Assim, de acordo com uma investigação de 2017 do Arquivo Nacional da Memória, entre 16 e 21 de setembro, nada menos do que 157 vidas foram ceifadas pelos insurgentes sob o comando de Lonardi, Rojas e do general Pedro Eugenio Aramburu.
O Carrasco
Aquela «primavera dos gorilas» — como John William Cooke a definiu em tempos — parecia sólida e promissora. Mas logo revelou as suas fissuras internas. Sete semanas depois, um golpe palaciano substituiu Lonardi por Aramburu.

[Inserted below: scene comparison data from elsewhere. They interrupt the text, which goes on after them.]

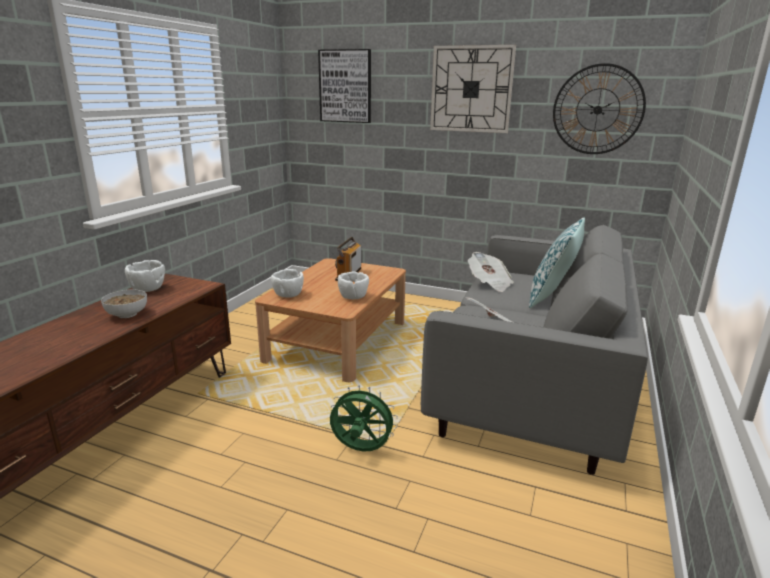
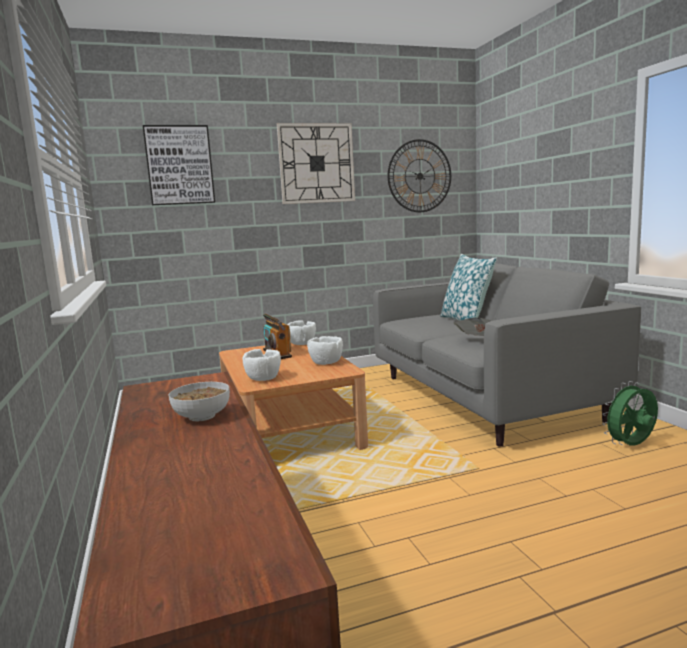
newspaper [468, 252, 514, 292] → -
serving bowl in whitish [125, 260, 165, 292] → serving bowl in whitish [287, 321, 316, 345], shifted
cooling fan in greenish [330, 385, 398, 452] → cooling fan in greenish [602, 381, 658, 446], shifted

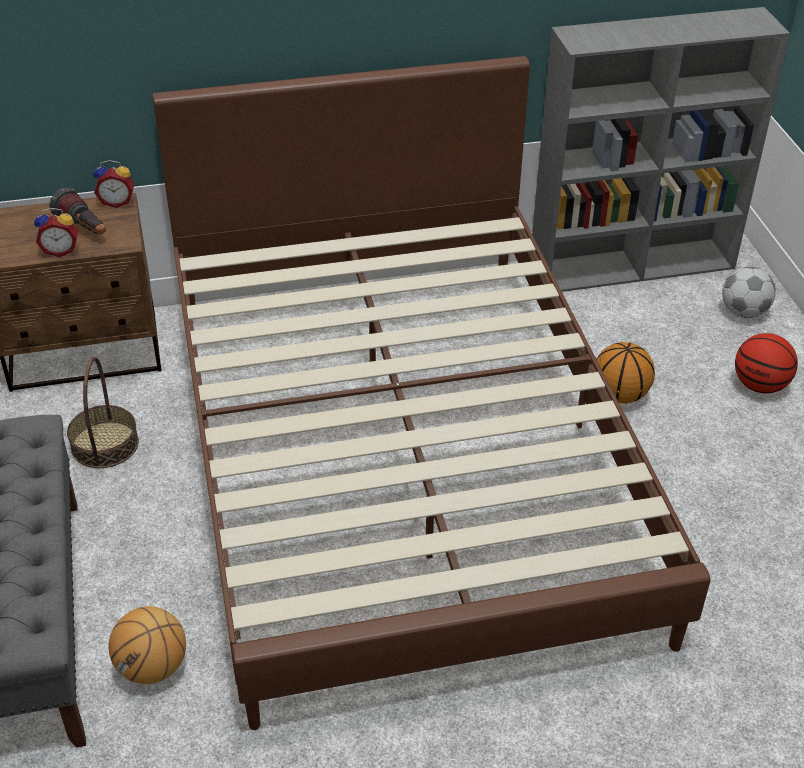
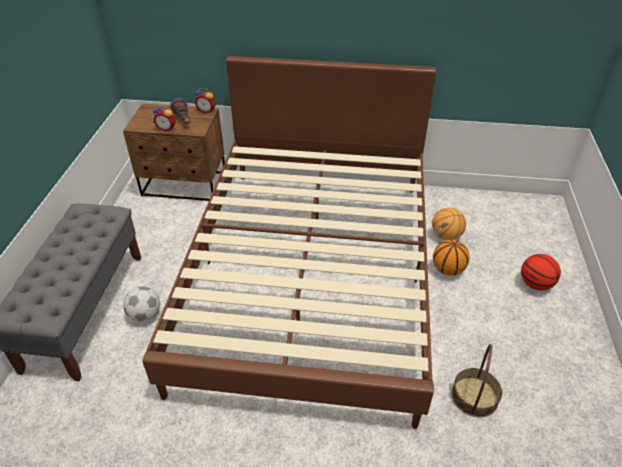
bookshelf in grey [532, 7, 790, 292] → -
household basket [67, 357, 139, 468] → household basket [452, 344, 502, 417], shifted
basketball ball [109, 606, 186, 684] → basketball ball [432, 208, 466, 240], shifted
football ball [722, 267, 776, 318] → football ball [123, 286, 160, 322], shifted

Apesar do desempenho impecável do presidente cessante (em poucas horas, dissolveu o Congresso Nacional, destituiu membros do Supremo Tribunal Federal, autoridades provinciais, municipais e universitárias, e colocou todo o poder judicial em comissão), os seus pares consideraram-no "fraco" por ter adiado a proibição do peronismo, algo que Aramburo realizou com um golpe de caneta. A parte "saudável" da população aplaudiu-o de pé.
A sua própria assinatura foi a que ordenou as primeiras execuções na lixeira José León Suárez, a 9 de junho de 1956. Registaram-se cinco mortos e sete sobreviventes. Uma medida exemplar, dado que todos pertenciam à resistência peronista (o caso foi explorado por Rodolfo Walsh no seu livro "Operación Masacre"). Três dias depois, ordenou o fuzilamento do general peronista Juan José Valle, juntamente com 17 soldados que o apoiavam no seu levantamento contra o governo de facto, o que ficaria registado na história como "A Revolução dos Fuzileiros".
Este ciclo militar (o segundo do século XX, depois de o general José Evaristo Uriburu ter derrubado Hipólito Irigoyen em 1930) dissipou-se lentamente; foi como a chama de uma vela a apagar-se. No início de 1958, o sucessor de Aramburu foi o Dr. Arturo Frondizi, que venceu uma eleição condicionada à proibição do peronismo.
Mas a natureza criminosa da “Fusiladora” deixou a sua marca metodológica nas duas décadas seguintes.
Nos governos militares subsequentes, especialmente após 1966, quando o General Juan Carlos Onganía estava no poder, seriam aplicados métodos consistentes com a "Doutrina de Segurança Nacional". Ou seja, a "guerra de inteligência" onde — nas palavras dos seus instrutores — "as batalhas mais ferozes ocorrem durante os interrogatórios". Um eufemismo para a normalização da tortura.
Já em 22 de Agosto de 1972, a execução de 19 guerrilheiros do ERP, FAR e Montoneros (três sobreviveram) na Base Aérea Naval “Almirante Zar”, em Trelew, foi um prenúncio sinistro dos tempos que se avizinhavam.
As 30.000 pessoas que desapareceram durante a última ditadura são prova disso.
Nessa altura, Aramburu já não estava entre nós.
Raptado em Maio de 1970 pela organização Montoneros, acabou por ser submetido a um chamado julgamento revolucionário antes de ser executado.
Foi o último – embora tardio – quadro da Revolução Libertadora.
Foto de destaque: Foto: Almirante Isaac Rojas, um dos líderes do golpe juntamente com Aramburu.